# Phase difference

1. Mar 23, 2016

### nmsurobert

1. The problem statement, all variables and given/known data
A plane-wave is incident on an air-glass interface at 30° as shown below. Calculate the phase difference between A and B. Assume λo=1μm.

attatched is an image that looks like this.
________________________

--------------------------- A

--------------------------- B

________________________

the angle is incident from above at 30°. the distance between A and B is 1μm.
2. Relevant equations

3. The attempt at a solution
i really just need a bit of guidance. I feel as if i should have a formula for this but i don't. the book and my class notes aren't being much help either.

2. Mar 23, 2016

### drvrm

what is the wavelength given -in air or glass-
if it is in air -one can calculate the wavelength in glass after refraction at 30 degree incidence and move ahead calculating the phase changes as it travels in glass.
where lies the actual hurdle?

3. Mar 23, 2016

### nmsurobert

How do I calculate the phase change?
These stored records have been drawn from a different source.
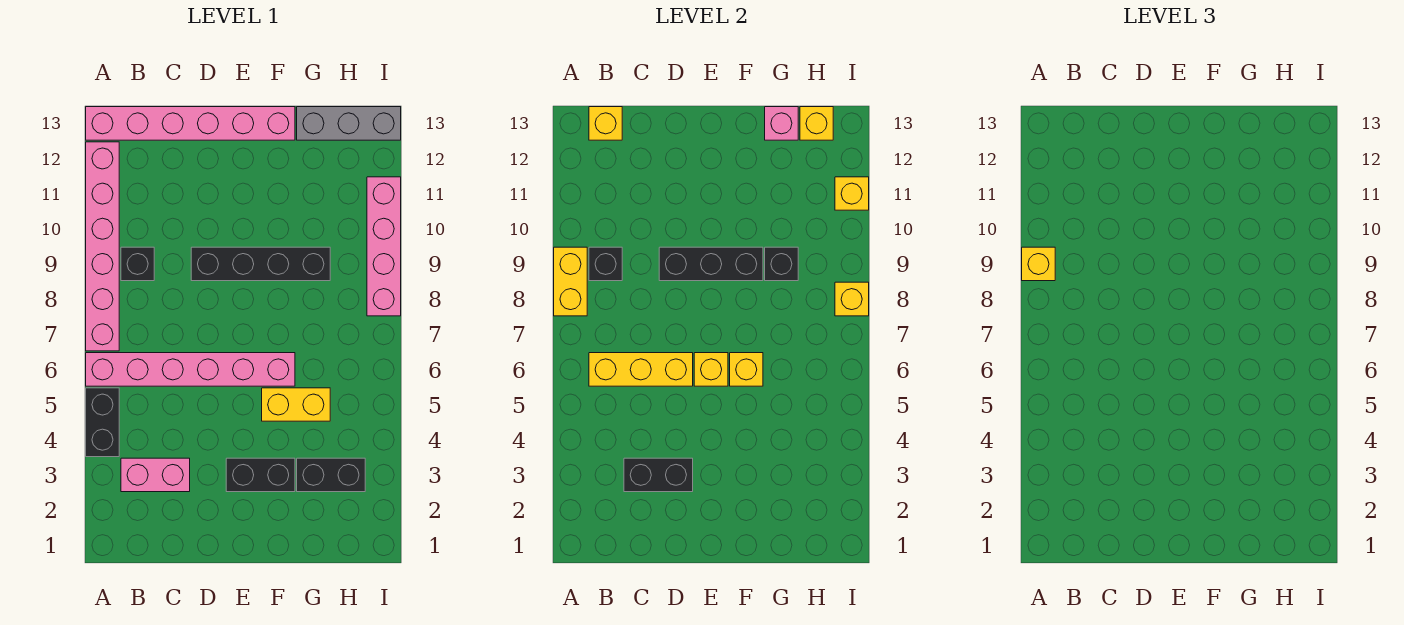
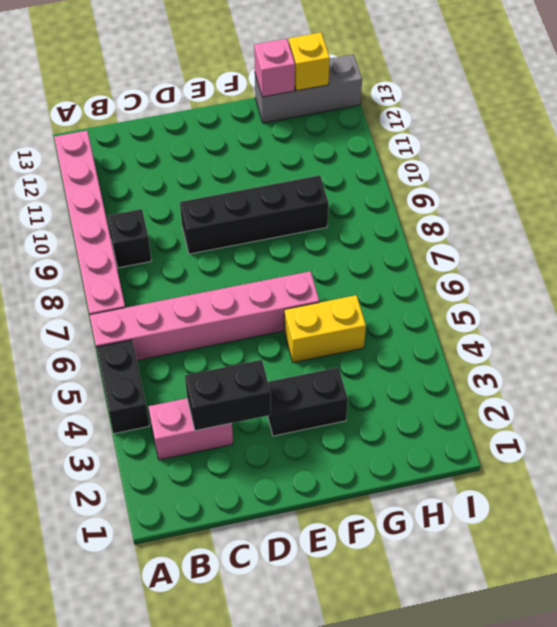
none -> pink 1x6 brick [86,107,295,140]
none -> black 1x2 brick [297,458,365,492]
none -> pink 1x4 brick [367,177,401,316]

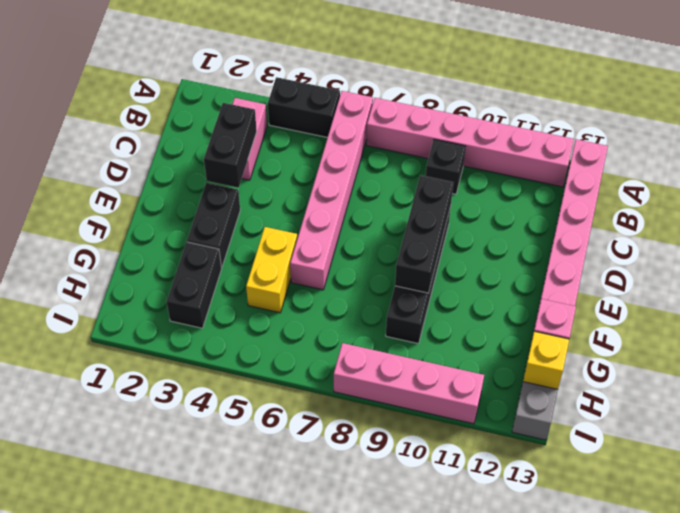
none -> yellow 1x2 brick [554,247,587,316]
none -> yellow 1x3 brick [589,353,693,386]
none -> black 1x1 brick [589,247,622,281]

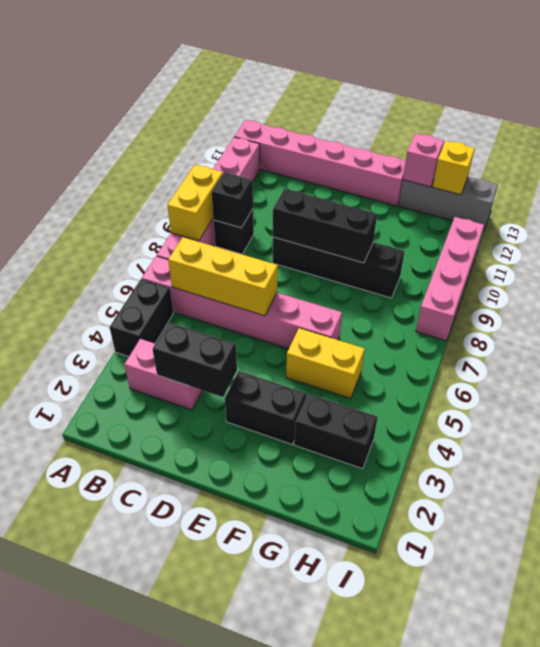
none -> yellow 1x1 brick [589,107,622,140]
none -> yellow 1x1 brick [694,353,728,386]
none -> yellow 1x1 brick [730,353,763,386]

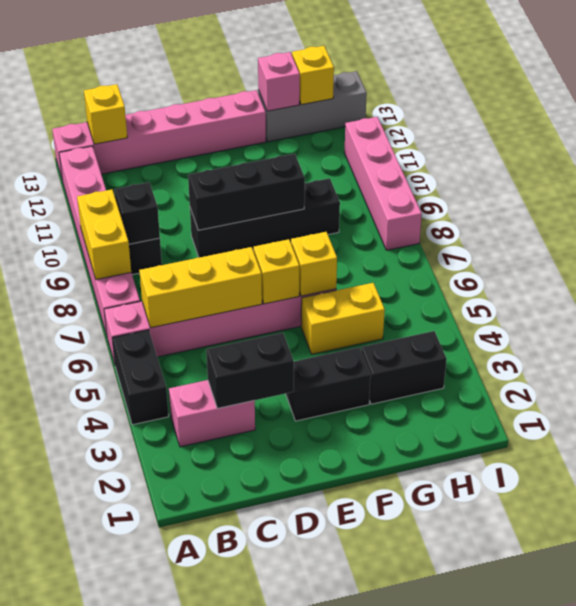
none -> black 1x1 brick [765,247,798,281]
none -> yellow 1x1 brick [835,282,869,316]
none -> yellow 1x1 brick [835,177,869,210]

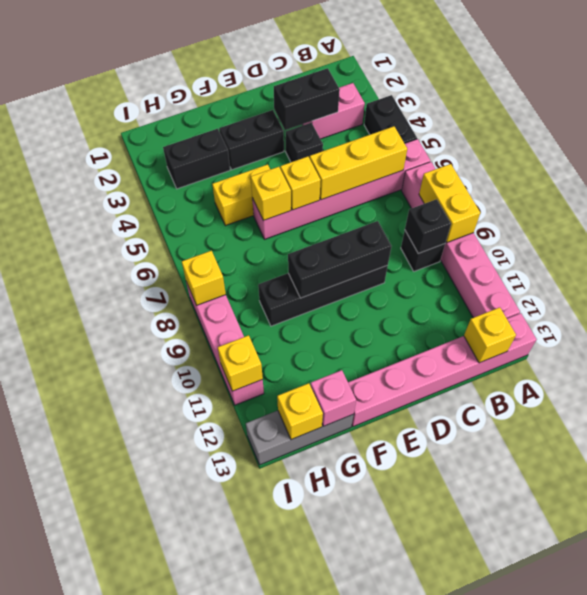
black 1x1 brick [286,123,323,162] -> black 1x1 brick moved to [765,247,798,281]
none -> yellow 1x1 brick [1022,247,1055,281]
Like I said, I feel like I'm missing a formula.

4. Mar 23, 2016

### drvrm

Phase and path traversed is related by simple concept-
When a wave travels full wavelength the it returns to identical phase- so a translation of lambda leads to phase change of 2.Pi
therefore phase difference = (2.Pi/ Wavelength). path length

5. Mar 23, 2016

### nmsurobert

If that's the case then wouldn't the phase difference be 2pi since the wave length and path length are the same?

6. Mar 23, 2016

### drvrm

well one must consider the refraction and due to refraction the wave is inclined at certain angle -moreover the waves traverse the glass medium with changed wavelength which is related to refractive index of the medium -pick up a text book on refraction.